>>>>

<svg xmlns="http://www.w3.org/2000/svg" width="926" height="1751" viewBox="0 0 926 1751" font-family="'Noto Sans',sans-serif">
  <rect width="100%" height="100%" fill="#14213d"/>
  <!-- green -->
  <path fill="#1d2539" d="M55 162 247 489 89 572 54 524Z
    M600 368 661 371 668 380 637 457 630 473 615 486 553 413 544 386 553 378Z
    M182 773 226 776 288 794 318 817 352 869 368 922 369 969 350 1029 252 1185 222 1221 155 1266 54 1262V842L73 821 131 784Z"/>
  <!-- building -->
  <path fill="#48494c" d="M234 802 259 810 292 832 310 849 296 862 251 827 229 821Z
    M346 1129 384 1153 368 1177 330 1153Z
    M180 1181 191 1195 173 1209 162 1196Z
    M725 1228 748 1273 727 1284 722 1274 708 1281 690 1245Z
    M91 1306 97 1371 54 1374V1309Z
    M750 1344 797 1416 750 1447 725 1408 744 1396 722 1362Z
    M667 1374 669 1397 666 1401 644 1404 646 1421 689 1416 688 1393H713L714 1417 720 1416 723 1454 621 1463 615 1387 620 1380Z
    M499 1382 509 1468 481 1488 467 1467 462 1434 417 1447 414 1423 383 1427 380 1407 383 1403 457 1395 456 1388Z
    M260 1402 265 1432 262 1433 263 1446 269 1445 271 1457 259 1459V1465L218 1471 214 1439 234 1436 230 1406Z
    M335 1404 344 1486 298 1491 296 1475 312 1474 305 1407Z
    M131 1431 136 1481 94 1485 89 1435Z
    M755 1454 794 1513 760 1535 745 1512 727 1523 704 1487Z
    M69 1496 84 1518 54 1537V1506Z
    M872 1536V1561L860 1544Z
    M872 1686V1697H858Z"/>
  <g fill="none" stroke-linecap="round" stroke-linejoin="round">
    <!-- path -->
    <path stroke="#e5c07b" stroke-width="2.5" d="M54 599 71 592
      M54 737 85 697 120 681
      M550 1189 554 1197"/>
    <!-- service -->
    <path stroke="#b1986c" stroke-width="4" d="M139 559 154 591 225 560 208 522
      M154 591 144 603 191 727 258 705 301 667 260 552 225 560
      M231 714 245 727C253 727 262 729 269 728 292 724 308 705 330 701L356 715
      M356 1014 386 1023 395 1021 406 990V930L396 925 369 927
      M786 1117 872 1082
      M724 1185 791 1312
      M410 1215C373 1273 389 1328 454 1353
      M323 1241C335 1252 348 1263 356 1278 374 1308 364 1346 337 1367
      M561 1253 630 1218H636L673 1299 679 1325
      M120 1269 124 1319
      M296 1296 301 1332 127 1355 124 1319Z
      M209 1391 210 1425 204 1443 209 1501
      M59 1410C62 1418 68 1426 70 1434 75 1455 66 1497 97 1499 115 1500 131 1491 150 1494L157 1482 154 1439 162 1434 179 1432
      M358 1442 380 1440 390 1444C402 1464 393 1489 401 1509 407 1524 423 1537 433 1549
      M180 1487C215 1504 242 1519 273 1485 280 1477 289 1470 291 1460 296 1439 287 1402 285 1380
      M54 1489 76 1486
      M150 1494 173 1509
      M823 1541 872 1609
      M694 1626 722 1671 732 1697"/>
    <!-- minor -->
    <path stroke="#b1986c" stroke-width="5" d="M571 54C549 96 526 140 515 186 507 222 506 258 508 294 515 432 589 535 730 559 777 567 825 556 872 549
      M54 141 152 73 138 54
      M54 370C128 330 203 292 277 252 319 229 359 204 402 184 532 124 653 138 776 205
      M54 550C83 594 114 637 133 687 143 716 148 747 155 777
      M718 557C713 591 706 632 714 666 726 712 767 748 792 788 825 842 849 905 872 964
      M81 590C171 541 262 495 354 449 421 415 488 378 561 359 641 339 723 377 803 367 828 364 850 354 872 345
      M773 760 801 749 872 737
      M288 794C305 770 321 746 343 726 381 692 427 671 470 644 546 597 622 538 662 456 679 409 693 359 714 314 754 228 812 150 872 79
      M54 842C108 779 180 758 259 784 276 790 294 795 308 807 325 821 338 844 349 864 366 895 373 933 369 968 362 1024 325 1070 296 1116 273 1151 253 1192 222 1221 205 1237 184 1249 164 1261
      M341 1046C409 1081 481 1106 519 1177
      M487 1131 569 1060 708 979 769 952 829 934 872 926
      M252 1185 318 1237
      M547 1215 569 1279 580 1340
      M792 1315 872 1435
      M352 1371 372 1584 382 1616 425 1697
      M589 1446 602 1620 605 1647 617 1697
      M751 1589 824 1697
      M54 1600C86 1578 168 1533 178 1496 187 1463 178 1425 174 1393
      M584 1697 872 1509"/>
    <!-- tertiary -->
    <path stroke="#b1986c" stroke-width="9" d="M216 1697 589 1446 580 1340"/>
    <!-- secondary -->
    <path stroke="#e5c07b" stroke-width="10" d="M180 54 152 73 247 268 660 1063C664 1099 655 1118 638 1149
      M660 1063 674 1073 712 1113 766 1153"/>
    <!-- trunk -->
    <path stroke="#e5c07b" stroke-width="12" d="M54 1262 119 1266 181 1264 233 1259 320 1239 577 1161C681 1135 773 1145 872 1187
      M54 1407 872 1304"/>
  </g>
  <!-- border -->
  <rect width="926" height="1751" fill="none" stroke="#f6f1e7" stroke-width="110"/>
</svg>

<<<<
>>>>

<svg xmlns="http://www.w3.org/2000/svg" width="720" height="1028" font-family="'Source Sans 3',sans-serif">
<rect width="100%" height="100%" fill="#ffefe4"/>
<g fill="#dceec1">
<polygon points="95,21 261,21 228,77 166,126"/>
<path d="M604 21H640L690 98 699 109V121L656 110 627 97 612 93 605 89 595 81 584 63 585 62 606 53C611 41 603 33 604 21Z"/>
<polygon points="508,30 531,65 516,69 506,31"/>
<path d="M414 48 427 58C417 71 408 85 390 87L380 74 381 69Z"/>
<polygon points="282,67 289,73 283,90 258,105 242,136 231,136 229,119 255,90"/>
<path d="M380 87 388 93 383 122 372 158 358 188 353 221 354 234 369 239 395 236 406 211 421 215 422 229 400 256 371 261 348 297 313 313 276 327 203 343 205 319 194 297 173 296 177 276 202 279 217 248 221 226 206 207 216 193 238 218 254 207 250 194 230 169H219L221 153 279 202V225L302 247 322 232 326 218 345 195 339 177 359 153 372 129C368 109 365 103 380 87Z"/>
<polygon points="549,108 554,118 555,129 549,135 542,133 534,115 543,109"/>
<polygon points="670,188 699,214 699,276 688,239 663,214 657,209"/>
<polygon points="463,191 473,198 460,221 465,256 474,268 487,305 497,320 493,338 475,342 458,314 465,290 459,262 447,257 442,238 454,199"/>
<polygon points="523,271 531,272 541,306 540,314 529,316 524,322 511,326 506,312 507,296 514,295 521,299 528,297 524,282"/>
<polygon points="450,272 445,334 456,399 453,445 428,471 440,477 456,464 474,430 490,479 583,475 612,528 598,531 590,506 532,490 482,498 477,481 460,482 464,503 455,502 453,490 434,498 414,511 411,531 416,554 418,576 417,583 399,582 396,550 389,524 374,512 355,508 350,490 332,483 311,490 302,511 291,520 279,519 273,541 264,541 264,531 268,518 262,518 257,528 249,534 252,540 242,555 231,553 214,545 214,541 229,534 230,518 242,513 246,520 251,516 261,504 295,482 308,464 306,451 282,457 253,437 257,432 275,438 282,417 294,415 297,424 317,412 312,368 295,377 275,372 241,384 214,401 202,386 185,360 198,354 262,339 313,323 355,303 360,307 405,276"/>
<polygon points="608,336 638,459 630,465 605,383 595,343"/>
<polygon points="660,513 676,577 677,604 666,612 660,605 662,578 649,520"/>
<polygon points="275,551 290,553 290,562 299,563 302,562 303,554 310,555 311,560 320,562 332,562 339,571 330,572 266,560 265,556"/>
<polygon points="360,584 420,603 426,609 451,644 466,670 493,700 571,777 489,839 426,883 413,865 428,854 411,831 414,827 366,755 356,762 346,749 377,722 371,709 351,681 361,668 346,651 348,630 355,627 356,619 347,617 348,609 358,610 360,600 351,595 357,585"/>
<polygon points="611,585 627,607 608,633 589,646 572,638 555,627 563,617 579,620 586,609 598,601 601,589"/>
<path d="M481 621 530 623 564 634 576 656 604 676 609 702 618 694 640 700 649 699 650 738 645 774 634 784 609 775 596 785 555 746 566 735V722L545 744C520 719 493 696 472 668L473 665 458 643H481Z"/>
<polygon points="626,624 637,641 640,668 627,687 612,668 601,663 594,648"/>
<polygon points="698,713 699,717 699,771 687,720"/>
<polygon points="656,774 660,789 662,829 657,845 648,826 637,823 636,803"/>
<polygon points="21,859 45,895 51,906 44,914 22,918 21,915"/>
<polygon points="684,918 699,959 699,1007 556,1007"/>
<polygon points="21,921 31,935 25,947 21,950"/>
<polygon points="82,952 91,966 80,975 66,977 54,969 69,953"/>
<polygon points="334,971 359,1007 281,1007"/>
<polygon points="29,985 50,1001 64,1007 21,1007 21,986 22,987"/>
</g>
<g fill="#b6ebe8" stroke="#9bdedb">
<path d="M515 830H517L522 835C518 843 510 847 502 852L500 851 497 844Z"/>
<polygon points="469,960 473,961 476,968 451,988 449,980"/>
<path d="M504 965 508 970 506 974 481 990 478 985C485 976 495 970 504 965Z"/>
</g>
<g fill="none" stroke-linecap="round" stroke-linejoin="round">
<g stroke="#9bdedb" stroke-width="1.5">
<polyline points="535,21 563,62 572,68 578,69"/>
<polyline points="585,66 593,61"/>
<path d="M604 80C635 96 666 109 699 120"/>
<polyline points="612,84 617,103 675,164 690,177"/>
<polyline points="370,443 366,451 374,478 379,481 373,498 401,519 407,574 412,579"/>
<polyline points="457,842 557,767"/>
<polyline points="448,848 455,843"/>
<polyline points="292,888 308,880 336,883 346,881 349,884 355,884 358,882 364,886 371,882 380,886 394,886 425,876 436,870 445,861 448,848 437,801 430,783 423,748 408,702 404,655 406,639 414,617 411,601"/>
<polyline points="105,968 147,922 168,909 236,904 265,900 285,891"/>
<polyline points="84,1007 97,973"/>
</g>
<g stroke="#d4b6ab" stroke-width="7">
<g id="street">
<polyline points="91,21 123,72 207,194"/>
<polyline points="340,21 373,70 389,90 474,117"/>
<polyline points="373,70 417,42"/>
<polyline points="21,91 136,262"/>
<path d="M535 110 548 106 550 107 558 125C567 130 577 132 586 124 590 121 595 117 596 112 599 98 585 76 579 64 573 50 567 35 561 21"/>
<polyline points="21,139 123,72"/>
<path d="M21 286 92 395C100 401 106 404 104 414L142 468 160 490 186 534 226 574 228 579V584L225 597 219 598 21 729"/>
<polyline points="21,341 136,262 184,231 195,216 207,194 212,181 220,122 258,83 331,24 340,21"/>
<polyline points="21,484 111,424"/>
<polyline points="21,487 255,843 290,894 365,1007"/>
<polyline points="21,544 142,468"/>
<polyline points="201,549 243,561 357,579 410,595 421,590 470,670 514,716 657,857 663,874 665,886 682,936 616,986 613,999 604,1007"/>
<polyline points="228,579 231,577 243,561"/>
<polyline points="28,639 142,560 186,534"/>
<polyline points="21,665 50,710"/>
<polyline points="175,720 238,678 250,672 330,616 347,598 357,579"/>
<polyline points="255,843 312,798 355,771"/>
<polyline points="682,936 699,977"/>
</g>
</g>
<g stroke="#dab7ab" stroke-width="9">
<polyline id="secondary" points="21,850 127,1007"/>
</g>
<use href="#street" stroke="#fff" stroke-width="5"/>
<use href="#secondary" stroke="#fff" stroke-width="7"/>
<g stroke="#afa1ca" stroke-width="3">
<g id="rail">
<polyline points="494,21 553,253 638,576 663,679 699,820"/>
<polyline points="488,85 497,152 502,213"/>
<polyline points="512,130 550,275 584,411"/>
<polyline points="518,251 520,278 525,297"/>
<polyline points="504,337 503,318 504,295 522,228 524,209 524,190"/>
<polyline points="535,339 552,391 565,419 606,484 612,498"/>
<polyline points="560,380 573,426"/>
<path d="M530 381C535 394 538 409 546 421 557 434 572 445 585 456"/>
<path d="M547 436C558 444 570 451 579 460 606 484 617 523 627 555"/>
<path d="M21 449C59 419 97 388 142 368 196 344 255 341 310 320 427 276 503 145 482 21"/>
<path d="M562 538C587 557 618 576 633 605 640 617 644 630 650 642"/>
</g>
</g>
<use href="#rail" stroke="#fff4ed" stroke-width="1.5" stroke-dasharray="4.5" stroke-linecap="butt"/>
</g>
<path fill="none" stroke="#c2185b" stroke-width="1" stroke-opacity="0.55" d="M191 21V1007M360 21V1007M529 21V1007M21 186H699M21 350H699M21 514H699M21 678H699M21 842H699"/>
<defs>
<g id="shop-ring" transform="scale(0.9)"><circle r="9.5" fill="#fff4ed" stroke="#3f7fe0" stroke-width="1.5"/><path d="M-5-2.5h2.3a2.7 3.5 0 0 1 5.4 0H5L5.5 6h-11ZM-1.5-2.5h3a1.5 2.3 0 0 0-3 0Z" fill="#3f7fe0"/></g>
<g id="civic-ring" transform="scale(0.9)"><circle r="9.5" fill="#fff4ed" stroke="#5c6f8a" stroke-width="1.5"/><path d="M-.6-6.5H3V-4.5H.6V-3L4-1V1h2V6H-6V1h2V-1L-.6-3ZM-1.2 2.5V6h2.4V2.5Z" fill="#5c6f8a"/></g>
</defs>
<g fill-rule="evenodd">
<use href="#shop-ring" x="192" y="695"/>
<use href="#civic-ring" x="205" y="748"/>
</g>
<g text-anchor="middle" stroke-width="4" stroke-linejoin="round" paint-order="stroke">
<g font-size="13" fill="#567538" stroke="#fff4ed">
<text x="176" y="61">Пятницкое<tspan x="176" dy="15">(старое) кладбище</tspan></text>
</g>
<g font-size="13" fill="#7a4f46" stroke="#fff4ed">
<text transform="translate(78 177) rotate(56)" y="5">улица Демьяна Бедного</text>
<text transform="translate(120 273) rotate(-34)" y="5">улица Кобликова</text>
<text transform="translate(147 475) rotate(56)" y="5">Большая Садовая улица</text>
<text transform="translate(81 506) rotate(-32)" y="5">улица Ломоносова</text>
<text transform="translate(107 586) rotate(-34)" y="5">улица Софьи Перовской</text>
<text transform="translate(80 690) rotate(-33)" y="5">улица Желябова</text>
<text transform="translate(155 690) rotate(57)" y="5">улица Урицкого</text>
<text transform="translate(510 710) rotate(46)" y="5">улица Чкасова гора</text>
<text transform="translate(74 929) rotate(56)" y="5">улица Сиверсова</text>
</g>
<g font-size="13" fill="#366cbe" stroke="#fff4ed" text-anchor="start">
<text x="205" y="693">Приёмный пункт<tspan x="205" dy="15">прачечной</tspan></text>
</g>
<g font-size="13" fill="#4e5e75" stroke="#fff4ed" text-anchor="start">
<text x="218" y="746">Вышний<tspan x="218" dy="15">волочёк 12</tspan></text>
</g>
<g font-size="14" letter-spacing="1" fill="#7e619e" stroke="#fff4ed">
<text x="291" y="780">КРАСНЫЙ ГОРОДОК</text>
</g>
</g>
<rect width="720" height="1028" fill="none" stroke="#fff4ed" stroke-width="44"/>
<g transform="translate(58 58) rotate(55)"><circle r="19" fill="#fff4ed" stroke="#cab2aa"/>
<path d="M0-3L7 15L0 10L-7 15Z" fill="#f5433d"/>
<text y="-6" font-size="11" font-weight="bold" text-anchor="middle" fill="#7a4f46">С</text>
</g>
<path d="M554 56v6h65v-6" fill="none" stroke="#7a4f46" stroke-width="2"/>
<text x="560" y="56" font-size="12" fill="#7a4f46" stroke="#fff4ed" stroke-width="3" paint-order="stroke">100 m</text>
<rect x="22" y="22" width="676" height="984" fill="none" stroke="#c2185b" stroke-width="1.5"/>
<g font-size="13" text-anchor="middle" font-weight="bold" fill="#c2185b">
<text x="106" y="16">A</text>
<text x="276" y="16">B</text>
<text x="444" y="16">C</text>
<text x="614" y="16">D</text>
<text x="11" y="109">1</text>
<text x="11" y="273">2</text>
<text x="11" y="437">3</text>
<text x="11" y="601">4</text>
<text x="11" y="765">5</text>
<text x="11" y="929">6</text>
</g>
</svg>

<<<<

**Task prompt:** Word for word, restate the lines above from the line containing "M872 1536V1561L860 1544Z" through the line containing "M792 1315 872 1435", with both included and nothing else.

**Exercise result:**
    M872 1536V1561L860 1544Z
    M872 1686V1697H858Z"/>
  <g fill="none" stroke-linecap="round" stroke-linejoin="round">
    <!-- path -->
    <path stroke="#e5c07b" stroke-width="2.5" d="M54 599 71 592
      M54 737 85 697 120 681
      M550 1189 554 1197"/>
    <!-- service -->
    <path stroke="#b1986c" stroke-width="4" d="M139 559 154 591 225 560 208 522
      M154 591 144 603 191 727 258 705 301 667 260 552 225 560
      M231 714 245 727C253 727 262 729 269 728 292 724 308 705 330 701L356 715
      M356 1014 386 1023 395 1021 406 990V930L396 925 369 927
      M786 1117 872 1082
      M724 1185 791 1312
      M410 1215C373 1273 389 1328 454 1353
      M323 1241C335 1252 348 1263 356 1278 374 1308 364 1346 337 1367
      M561 1253 630 1218H636L673 1299 679 1325
      M120 1269 124 1319
      M296 1296 301 1332 127 1355 124 1319Z
      M209 1391 210 1425 204 1443 209 1501
      M59 1410C62 1418 68 1426 70 1434 75 1455 66 1497 97 1499 115 1500 131 1491 150 1494L157 1482 154 1439 162 1434 179 1432
      M358 1442 380 1440 390 1444C402 1464 393 1489 401 1509 407 1524 423 1537 433 1549
      M180 1487C215 1504 242 1519 273 1485 280 1477 289 1470 291 1460 296 1439 287 1402 285 1380
      M54 1489 76 1486
      M150 1494 173 1509
      M823 1541 872 1609
      M694 1626 722 1671 732 1697"/>
    <!-- minor -->
    <path stroke="#b1986c" stroke-width="5" d="M571 54C549 96 526 140 515 186 507 222 506 258 508 294 515 432 589 535 730 559 777 567 825 556 872 549
      M54 141 152 73 138 54
      M54 370C128 330 203 292 277 252 319 229 359 204 402 184 532 124 653 138 776 205
      M54 550C83 594 114 637 133 687 143 716 148 747 155 777
      M718 557C713 591 706 632 714 666 726 712 767 748 792 788 825 842 849 905 872 964
      M81 590C171 541 262 495 354 449 421 415 488 378 561 359 641 339 723 377 803 367 828 364 850 354 872 345
      M773 760 801 749 872 737
      M288 794C305 770 321 746 343 726 381 692 427 671 470 644 546 597 622 538 662 456 679 409 693 359 714 314 754 228 812 150 872 79
      M54 842C108 779 180 758 259 784 276 790 294 795 308 807 325 821 338 844 349 864 366 895 373 933 369 968 362 1024 325 1070 296 1116 273 1151 253 1192 222 1221 205 1237 184 1249 164 1261
      M341 1046C409 1081 481 1106 519 1177
      M487 1131 569 1060 708 979 769 952 829 934 872 926
      M252 1185 318 1237
      M547 1215 569 1279 580 1340
      M792 1315 872 1435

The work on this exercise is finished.